Bitcoin [BTC] remains involved in consolidation for the time being. The asset has moved between well-defined ranges, from $86,000 to $90,000, before testing another band between $90,000 and $93,000.
This range-bound behavior suggests that the market is comfortable accumulating Bitcoin, providing temporary stability and suppressing short-term price fluctuations.
While that calm could be attractive to traders wary of sharp declines, Park warns that it could ultimately counter Bitcoin’s upward trajectory.
Why Volatility Matters to Bitcoin’s Advantage
Jeff Park, head of Alpha Strategies at Bitwise Asset Management, has been explicit about what BTC needs now.
In a recent social media afterHe argued that the upside many investors are waiting for won’t happen without a resurgence in volatility. park said:
“It is highly unlikely that Bitcoin will find momentum to the upside without experiencing significantly higher volatility,”
He noted that Bitcoin’s implied volatility is currently near 38%, while trading volume remains noticeably weak so far. Park described current volumes as “terrible,” adding that they are lower than any month in 2025.
The core of his argument is market participation. Park believes that Bitcoin’s recent price action is mainly driven by short-term traders, with limited involvement from large institutional players.
That institutional flow, he argues, is essential for fueling parabolic moves and restoring the volatility that has historically accompanied big rallies.
To make his point, Park pointed to silver, which recently rose to a new all-time high. This move, he said, was not the product of a quiet spot market.
“Silver’s record-breaking melt-up comes from all the tricks behind ‘paper silver’, where margin rules, leveraged instruments and vehicles, and liquidity and duration mismatches create enormous pressure at breakpoints,”
Park further explained,
“At those times, no physical offering can be introduced quickly enough to counteract the speed of the paper supply.”

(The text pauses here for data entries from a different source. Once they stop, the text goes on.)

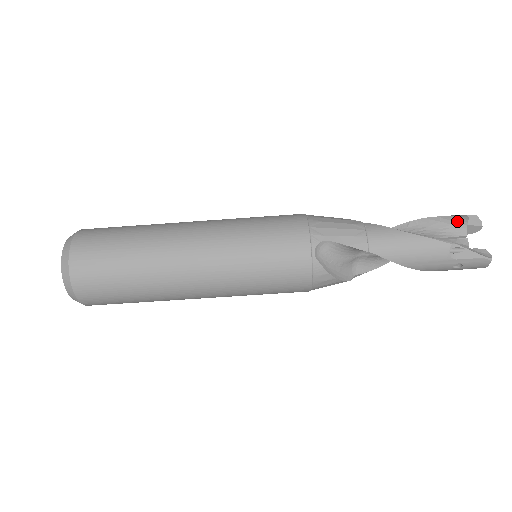
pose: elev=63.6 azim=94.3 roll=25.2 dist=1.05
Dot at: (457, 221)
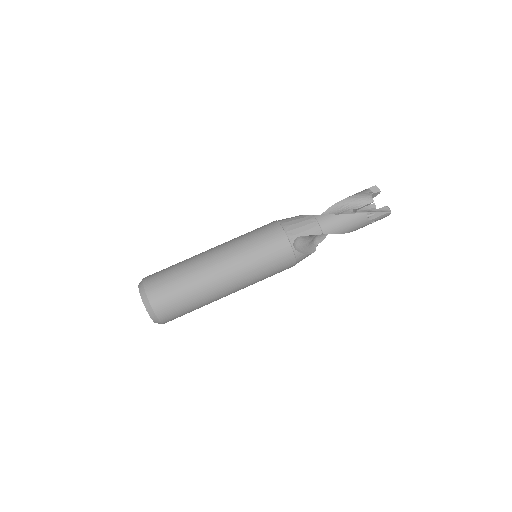
Dot at: (366, 195)
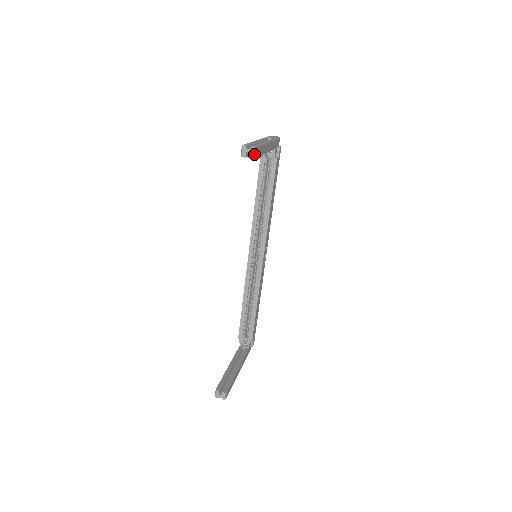
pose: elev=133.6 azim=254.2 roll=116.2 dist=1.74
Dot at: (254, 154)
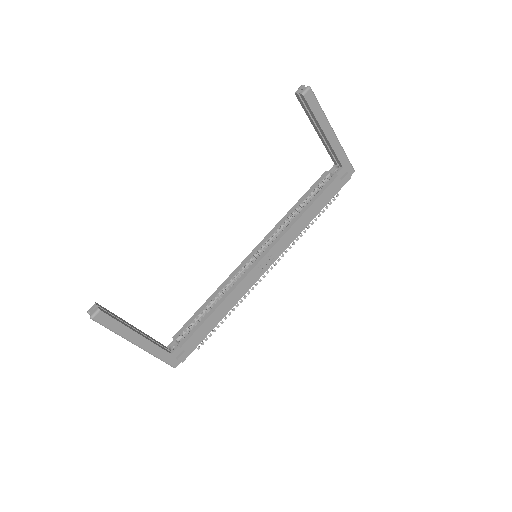
Dot at: (306, 92)
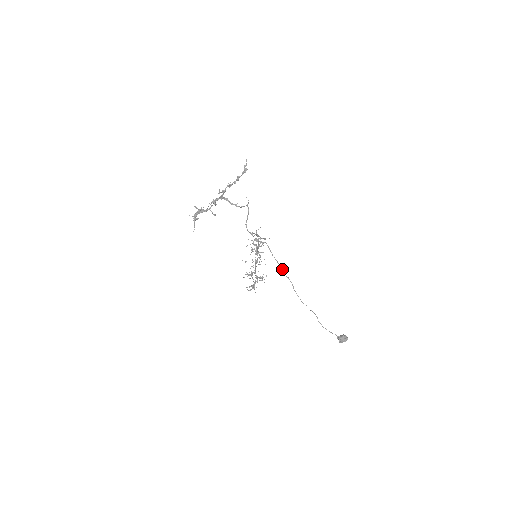
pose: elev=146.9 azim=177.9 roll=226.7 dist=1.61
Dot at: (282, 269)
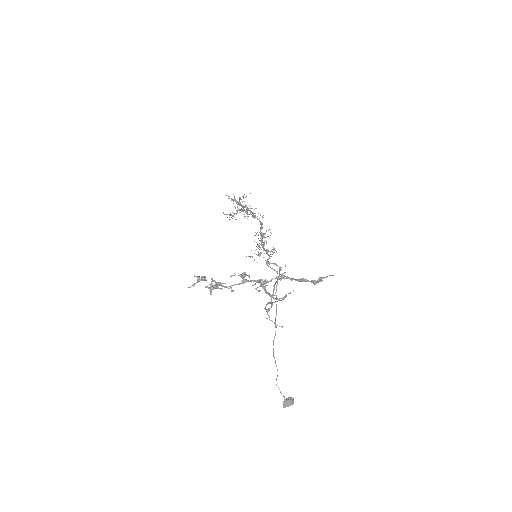
Dot at: (276, 314)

According to Park, Bitcoin may need similar dynamics to regain strong upside momentum. He describes the current environment as “the worst possible situation for disappointment.”
To support Bitcoin, he argues, its volatility must be embraced. Anyone who says otherwise, he adds, does not understand the fundamentals of the commodity market.
Positioning risks indicate that volatility may be near
Signs of increasing volatility are already visible beneath the surface.
The Long/Short Ratio, which tracks how traders are positioned in the Bitcoin derivatives markets, shows a clear dominance of long positions over shorts.
While this reflects bullish sentiment, history suggests that such imbalances can become unstable if price fails to confirm the belief.
On-chain analytics platform Alpharactal recently warned that the current setup poses increased liquidation risk. The company said:
“As long as BTC’s long-to-short ratio remains above the market average without price breakdown, the risk of further liquidations remains high,”

Source: Alpharactal
Should that scenario materialize, it could generate the volatility necessary to force a decisive price move.
Liquidation data already shows a significant flow of short positions, with $63.64 million wiped out, compared to $15.38 million in long liquidations. However, that imbalance could quickly reverse if momentum shifts.
Bitcoin pauses after years of outperformance
Eric Balchunas, senior ETF analyst at Bloomberg, offered a broader perspective on Bitcoin’s recent underperformance versus precious metals. He argued that the divergence is not inherently negative, making Bitcoin’s current phase seen as a pause rather than a bust.
In a recent post, Balchunas noted that Bitcoin has significantly outperformed most major assets since 2022, including gold and silver. That longer-term outperformance, he said, helps explain why Bitcoin now “seems to be taking a breather,” even as metals enjoy a stronger year.
He added that Bitcoin’s muted performance reflects how quickly the “institutionalization” story was priced into the market, long before many of these developments had fully played out.

Source: Bloomberg
Looking ahead, Balchunas believes another story is shaping up, one that could ultimately drive Bitcoin’s next big move.
“What is the new story? I’m not sure it needs a story beyond debt and humiliation,” he said. “[That story] is clearly here to stay and grows into a bigger story every year.”
For now, Bitcoin remains caught between calm consolidation and rising tension beneath the surface, with volatility increasingly determining the path forward.
Final thoughts
- Bitwise’s Jeff Park has argued that volatility remains a necessary condition for Bitcoin to transition into a sustained upside phase.
- That volatility may already be quietly building up, as the long-short ratio continues to trend strongly upward.